With an overhaul of the nation's health care system dominating the Washington agenda, the time is now to tackle ethnic, economic and gender disparities in health care, according to two of the Obama adminstration's top health officials.
Health and Human Services Secretary Kathleen Sebelius and White House Health Czar Nancy Ann DeParle held a forum Tuesday with two dozen stakeholders to hear ideas on how America should reform glaring disparities in the health care of minorities in America.
"We know that this is a health issue, and it's also a civil rights issue," DeParle said.
An HHS report, also released Tuesday, says that health care disparities persist as low-income Americans and racial and ethnic minorities continue to have higher incidences of disease, fewer treatment options and less access to care. According to Sebelius, the study found that 40 percent of low-income Americans don't have health insurance and that one-third of the uninsured have a chronic disease. In addition, minorities suffer more — for instance, 48 percent of black Americans suffer from a chronic illness compared to 39 percent of all Americans, she said, quoting the study.
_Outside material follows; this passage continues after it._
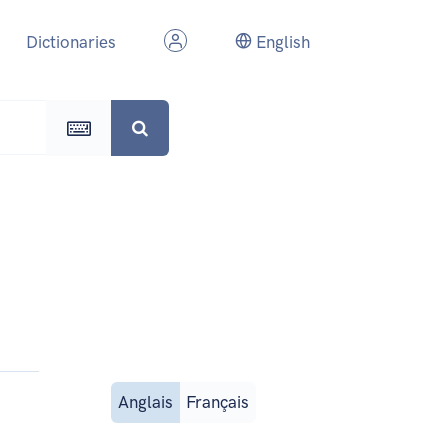
Dictionaries
English
Anglais
Français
Some minority lawmakers warned this week that a reform bill that doesn't address disparities would face a fight from them, The Associated Press reports. DeParle said Tuesday afternoon that President Obama is committed to reform health care this year that would include eliminating those disparities, though she wasn't specific on how that would be done.
The challenge in health reform lies not just in reshaping the system but also in shining a spotlight on what's happening across America to make sure minorities get improved delivery of care, Sebelius said.
"It's unsustainable, unacceptable and unaffordable," she said. Solving the disparity question is one of "lots of building blocks of a health system that needs transformation."
Among the ideas bandied about from the two dozen stakeholder groups, ranging from the National Hispanic Medical Association and the NAACP to the Leadership Conference on Civil Rights and the Racial and Ethnic Health Disparities Coalition, were improving access to specialty care for minorities and making sure that doctors understand the patients they're dealing with culturally, economically and gender-specifically.